Thomas Branthôme Profile picture
Historien du droit et des idées politiques • Droit, Histoire, Science Politique, Théorie & Littérature, évidemment...

Oct 4, 2019, 7 tweets

B. Constant - Adolphe (1816)

Poursuite des « Vendredi lecture » sur la généalogie du romantisme en France, avec le plus grand roman de Benjamin Constant.
#VendrediLecture #Romantisme
#BenjaminConstant

On connaît surtout Constant pour son œuvre philosophique qui le place au Panthéon des penseurs français du libéralisme avec Montesquieu, Guizot, Toqueville, J. Simon, Laboulaye et Aron. Mais il est aussi l’auteur d’un roman puissant: Adolphe.

« Adolphe » commence par un récit dans la lignée des œuvres romantiques classiques, centrée sur un jeune homme habitée de questions, de doute mais aussi du désir d’investir le monde.

## Consigne:
Reproduisez mot pour mot, dans l'extrait consacré à Adolphe, le passage allant de « B. Constant - Adolphe » jusqu'à « d’investir le monde. ». Les items présentés ensuite ne sont pas nécessaires.

## Données extraites:

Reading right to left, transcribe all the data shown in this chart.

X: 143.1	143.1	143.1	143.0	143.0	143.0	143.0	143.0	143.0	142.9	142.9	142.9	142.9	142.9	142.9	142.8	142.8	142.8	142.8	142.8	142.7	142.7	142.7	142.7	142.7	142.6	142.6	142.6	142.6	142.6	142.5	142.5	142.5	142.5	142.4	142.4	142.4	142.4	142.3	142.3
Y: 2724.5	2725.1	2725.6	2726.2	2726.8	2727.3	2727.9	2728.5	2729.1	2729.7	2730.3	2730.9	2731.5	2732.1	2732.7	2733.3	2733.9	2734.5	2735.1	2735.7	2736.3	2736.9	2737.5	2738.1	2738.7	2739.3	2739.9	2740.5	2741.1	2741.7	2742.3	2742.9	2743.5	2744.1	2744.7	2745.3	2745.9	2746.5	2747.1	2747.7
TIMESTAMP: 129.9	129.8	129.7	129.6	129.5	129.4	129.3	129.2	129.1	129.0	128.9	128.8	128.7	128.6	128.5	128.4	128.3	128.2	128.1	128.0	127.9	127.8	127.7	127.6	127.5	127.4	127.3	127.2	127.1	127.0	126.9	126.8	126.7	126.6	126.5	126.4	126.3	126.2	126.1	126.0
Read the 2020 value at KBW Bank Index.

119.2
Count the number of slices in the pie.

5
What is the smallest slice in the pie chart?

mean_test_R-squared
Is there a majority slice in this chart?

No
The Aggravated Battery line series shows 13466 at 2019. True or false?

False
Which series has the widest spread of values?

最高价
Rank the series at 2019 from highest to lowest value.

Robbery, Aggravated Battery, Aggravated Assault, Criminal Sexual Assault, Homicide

## Réponse:
B. Constant - Adolphe (1816)

Poursuite des « Vendredi lecture » sur la généalogie du romantisme en France, avec le plus grand roman de Benjamin Constant.
#VendrediLecture #Romantisme
#BenjaminConstant

On connaît surtout Constant pour son œuvre philosophique qui le place au Panthéon des penseurs français du libéralisme avec Montesquieu, Guizot, Toqueville, J. Simon, Laboulaye et Aron. Mais il est aussi l’auteur d’un roman puissant: Adolphe.

« Adolphe » commence par un récit dans la lignée des œuvres romantiques classiques, centrée sur un jeune homme habitée de questions, de doute mais aussi du désir d’investir le monde.